Barquisimeto is the city of twilight (that's why there are so many pictures of twilight skies in my Flickr account), a growing city that has so far managed to balance concrete and nature. In Venezuela it is known as the “music city” because of the many talented musicians that come out of its land (the most recent and notorious example is the master Gustavo Dudamel, Director of the Los Angeles Philharmonic) …in fact, one of the best training academies of the System for Children and Youth Orchestras of Venezuela, recognized and replicated throughout the world, is in Barquisimeto. If there is something that the city has is that, although many of us weren't born here (I was born in Merida, a city of the Venezuelan Andes and several of my friends are from other cities too), we feel so “guaros”* as anyone born in this locality. (*) In Venezuela, they call “guaro” people born or living in the Lara State, whose capital is Barquisimeto.

What can you mention about Barquisimeto that is particularly attractive or that you like?
Although many people here say that in the city there is nothing to do, I think that is a baseless complaint. Barquisimeto and the surrounding area has it all: Nightlife, constant cultural shows, many restaurants (the traditional food from El Roble is special), parks and places to spend the day outdoors… my current favorite place is La Flor de Venezuela [es], a pavilion designed by architect Fruto Vivas to represent Venezuela at the 2000 Hannover Expo, which combines architecture, flora and fauna, as well as cultural information about the country, and within its space is a small restaurant with delicious crêpes. You also have the town of Santa Rosa, where its church houses the religious patron of the region, the Divina Pastora, a history museum, a viewpoint from which you can see Cabudare (sister city of Barquisimeto) and other of my favorite places: a bakery with delicious desserts where they let you draw on paper placemats while waiting for what you ordered.

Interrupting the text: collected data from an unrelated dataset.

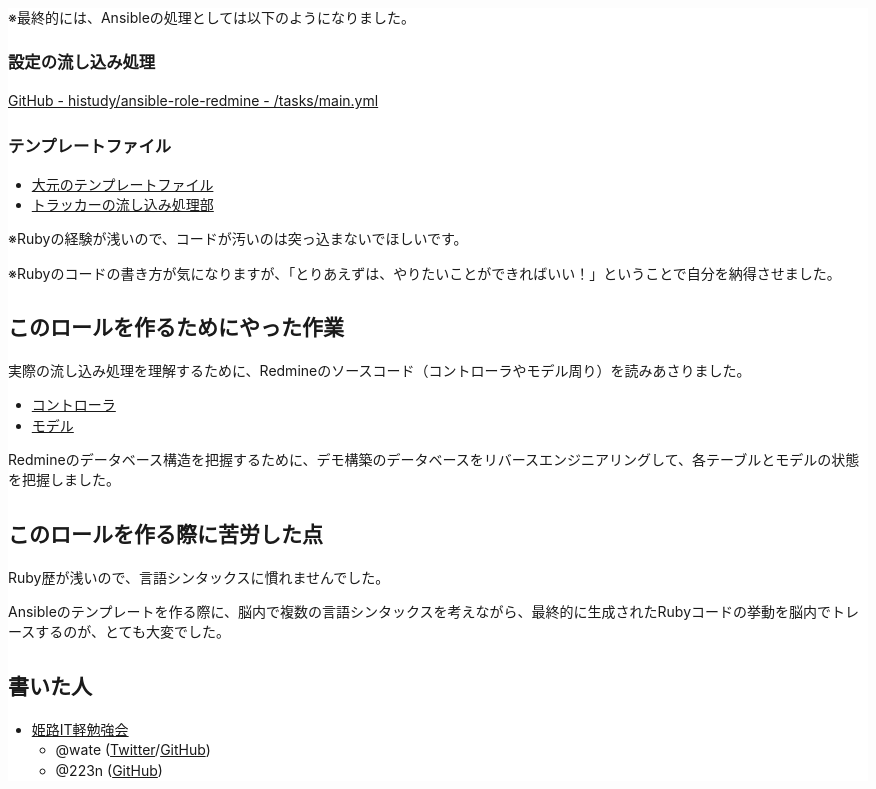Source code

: ※最終的には、Ansibleの処理としては以下のようになりました。

### 設定の流し込み処理

[GitHub - histudy/ansible-role-redmine - /tasks/main.yml](https://github.com/histudy/ansible-role-redmine/blob/master/tasks/main.yml#L135-L147)

### テンプレートファイル

* [大元のテンプレートファイル](https://github.com/histudy/ansible-role-redmine/blob/master/templates/settings.rb.j2)
* [トラッカーの流し込み処理部](https://github.com/histudy/ansible-role-redmine/blob/master/templates/settings/tracker.rb.j2)

※Rubyの経験が浅いので、コードが汚いのは突っ込まないでほしいです。

※Rubyのコードの書き方が気になりますが、「とりあえずは、やりたいことができればいい！」ということで自分を納得させました。

## このロールを作るためにやった作業

実際の流し込み処理を理解するために、Redmineのソースコード（コントローラやモデル周り）を読みあさりました。

* [コントローラ](https://github.com/redmine/redmine/tree/master/app/controllers)
* [モデル](https://github.com/redmine/redmine/tree/master/app/models)

Redmineのデータベース構造を把握するために、デモ構築のデータベースをリバースエンジニアリングして、各テーブルとモデルの状態を把握しました。

## このロールを作る際に苦労した点

Ruby歴が浅いので、言語シンタックスに慣れませんでした。

Ansibleのテンプレートを作る際に、脳内で複数の言語シンタックスを考えながら、最終的に生成されたRubyコードの挙動を脳内でトレースするのが、とても大変でした。

## 書いた人

* [姫路IT軽勉強会](https://histudy.jp/)
  * @wate ([Twitter](https://twitter.com/aWebprogrammer/)/[GitHub](https://github.com/wate/))
  * @223n ([GitHub](https://github.com/223n/))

And how would you describe Venezuela to a foreigner?
Venezuela is a country of contrasts, with very cold or very hot areas (with its intermediates), extreme wealth or poverty, idyllic and unforgettable landscapes, and despite my comment on the “aggressiveness” of our citizens there are still many people with the ability to make a good impression on our visitors… I think there are no “foreigners” here, because from the moment you step on Venezuelan soil (to visit or to stay) you will find people who will treat you as “one of the family”.

I hope to someday test that out Adriana, thank you for the interview.
Thank you.

Other team members of Global Voices in Spanish in this section:
Gabriela García-Calderón
The first picture is from Flickr user oso reproduced with an Attribution-NonCommercial-ShareAlike 2.0 Generic CC license.
Translated by Adriana Gutiérrez

4 comments

  • Gracias for this interview Juan – It is lovely to know better about you, Adriana! I never realised we joined GV more or less at the same time and following the same path: a post of a collaborator’s blog – and as with you, it was love at first sight. Keep up the good work, you are doing a brilliant job!

    Best
    Paula

  • Thank you Paula!
    With such a great team the least I can do is giving my best to collaborate.

  • Merly

    Hi, Adriana, I agree with every word you said about our country, I’m a venezuelan and also a translator. I just have a question, did you take any course about translation? I mean, where did you get the necessary skills to translate from?

    • Hi Merly! Thanks for the comment.
      No, I didn’t take any translation course, just English classes and then I started to translate short texts and songs.
      I’m kind of a self-taught person in this area… and of course, I’m still learning.